После первого раза Я помнил практически всё. Как дорогу трясет, И где-то сзади стреляют очередью. Пока полые в своих имениях Наполняют пуншем фужеры, Мы прячем под куртками Толкина и Фицджеральда. Мы уверены, что мы все изменим. Подвалами обнимает Родной Кемптон, (столица свинца), Тут воедино слились и тыл и бруствер, В центре города, на виселицах Грустно болтаются тела инсургентов. Я помню, как под ногой чей-то череп хрустел, Как мы были в хвосте, опасаясь, Что нас тоже зачистят.
И еще я так четко помню Ее, измученные тяжкой работой, Кисти.

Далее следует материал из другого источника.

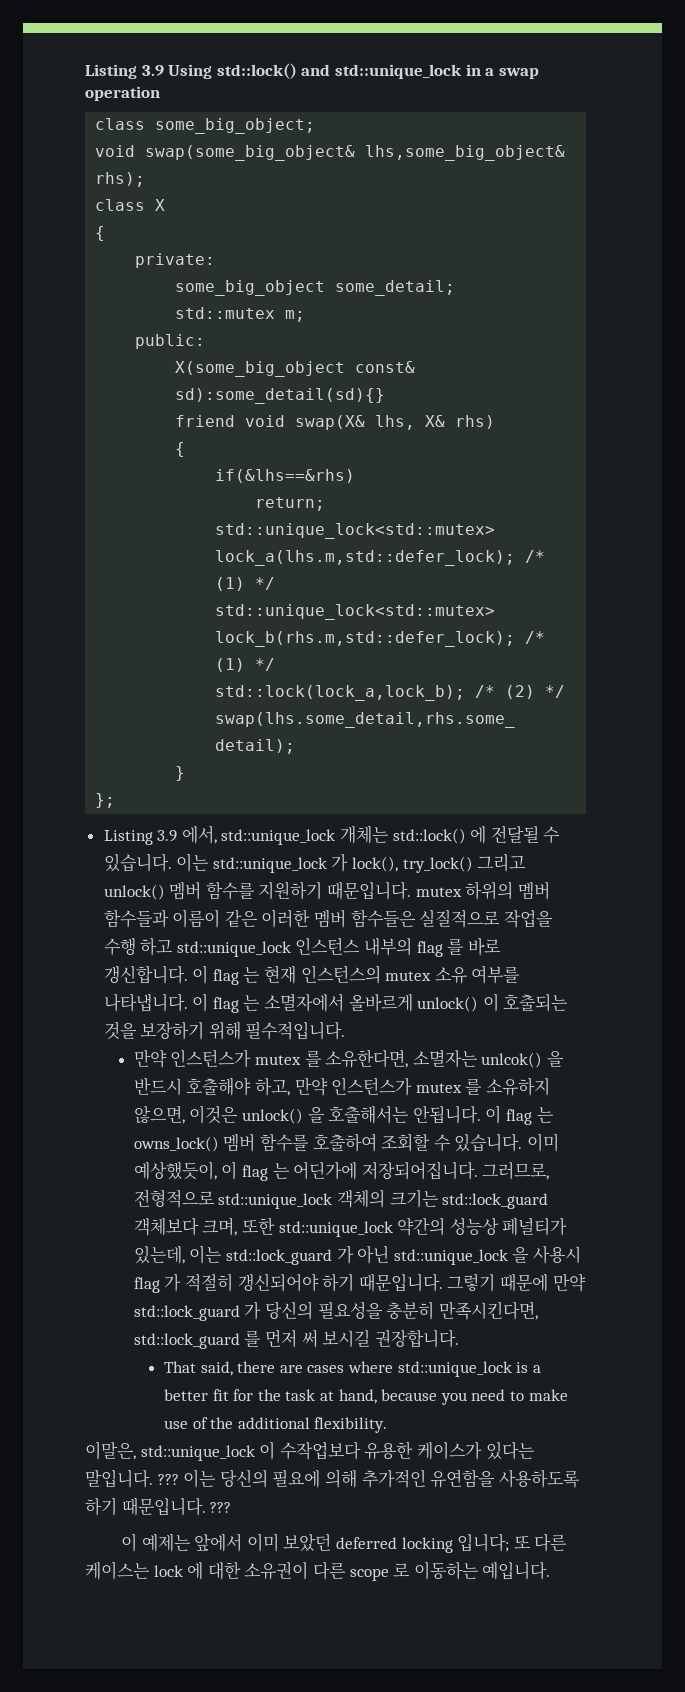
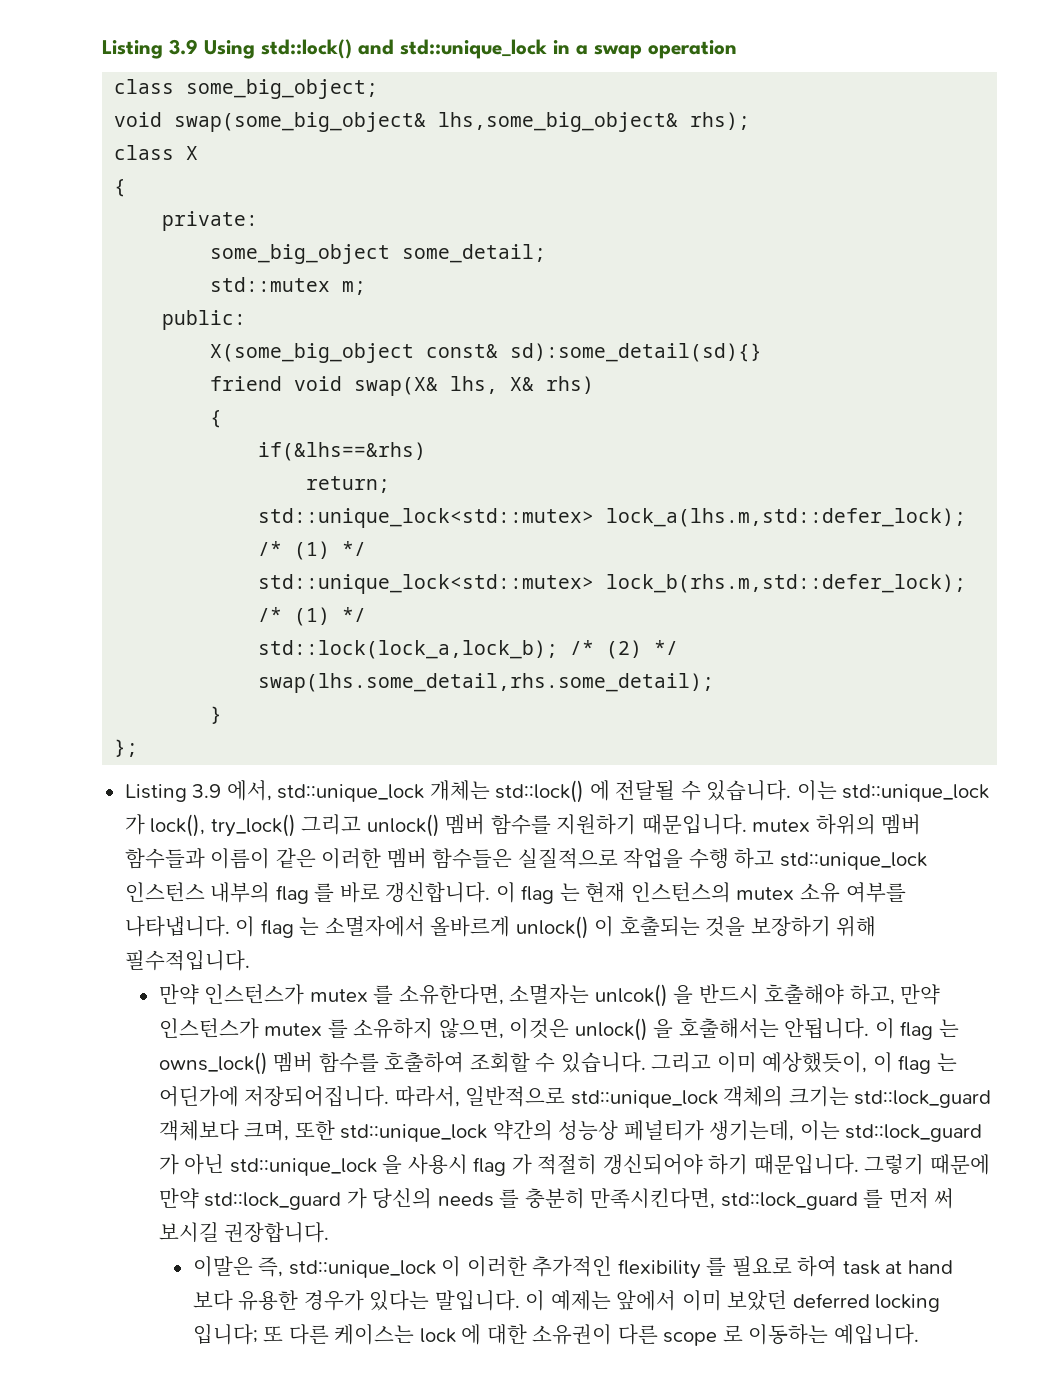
(523, 1143) none -> [651,1052,712,1073] 그리고
[482,1162,550,1180] [133,1189,215,1208] 그러므로, 전형적으로 -> [394,1086,566,1107] 따라서, 일반적으로
[133,1246,185,1264] 있는데, -> [709,1120,795,1141] 생기는데,
[317,1302,383,1319] 필요성을 -> [437,1189,520,1208] needs 를
[164,1361,541,1377] [164,1389,568,1405] [164,1417,388,1433] [85,1441,535,1461] [85,1469,580,1488] [85,1497,232,1516] That said, there are cases where std::unique_lock is a better fit for the task at hand, because you need to make use of the additional flexibility. // 이말은, std::unique_lock 이 수작업보다 유용한 케이스가 있다는 말입니다. ??? 이는 당신의 필요에 의해 추가적인 유연함을 사용하도록 하기 때문입니다. ??? // -> [192,1256,953,1279] [192,1290,520,1311] 이말은 즉, std::unique_lock 이 이러한 추가적인 flexibility 를 필요로 하여 task at hand 보다 유용한 경우가 있다는 말입니다.

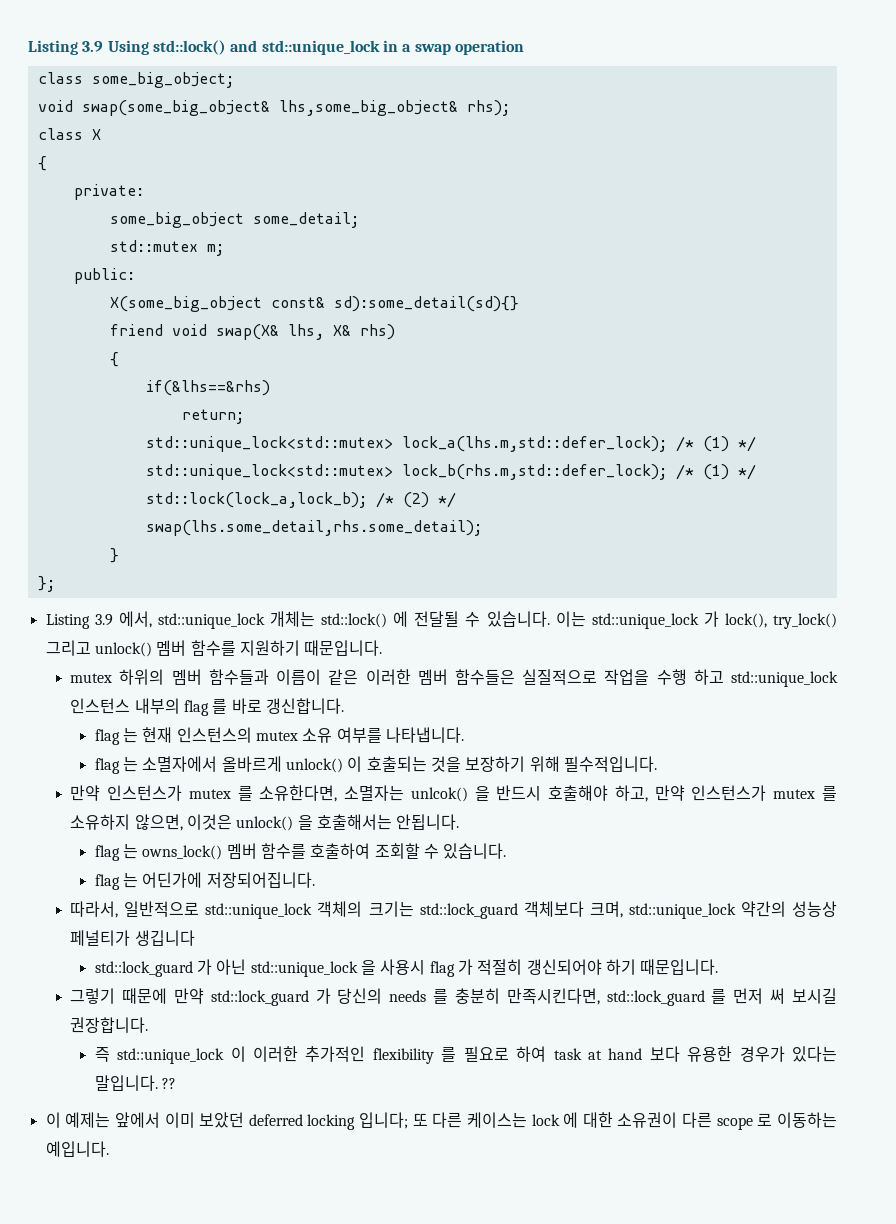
(747, 824) none -> (383, 648) //
[495,882,516,903] 이 -> (344, 706) //
[235,916,256,937] 이 -> (465, 735) //
[874,1018,895,1039] 이 -> (460, 822) //
[651,1052,893,1073] 그리고 이미 예상했듯이, 이 -> (507, 851) //
(390, 1096) none -> (315, 880) //
[294,1120,335,1140] 또한 -> (623, 909) none
[709,1120,840,1141] 생기는데, 이는 -> [134,930,195,946] 생깁니다 //
(859, 1164) none -> (719, 967) //
[192,1256,284,1277] 이말은 즉, -> [94,1047,110,1062] 즉
(520, 1300) none -> [162,1078,177,1089] ?? //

После второго раза – омут. Помню, как нас становилось все меньше, Как книги жгли в центре и в окресностях, Но вот лица сидящих в соседних креслах Мне стали уже незнакомы. С каждого экрана громом гремел голос оратора, И дико было, что против нас - весь мир, Я помню взрывы на продовольственных складах, Но зачем мы перестали принимать препараты, Я не смог бы уже объяснить. И почему я здесь, и за что меня следует наказать, Ничего не останется во временной полосе, Я знаю, мне сотрут память, как всем,
Но я еще так четко помню.
Так четко помню ее заплаканные глаза.
А потом – провал. И моя голова – большой чистый лист, Пустая, безжизненная река: Ни имен, ни дат, ни воспоминаний иных Мне сказали не пропускать прием лекарств, И каждый день проводить, как минимум, По три часа у телестены. Вот так и живу, в мире новых понятий и истин, Но бывает, что-то ужалит, как овод. И я вспоминаю ее глаза, Вспоминаю ее, измученные тяжкой работой, кисти. И ее имя.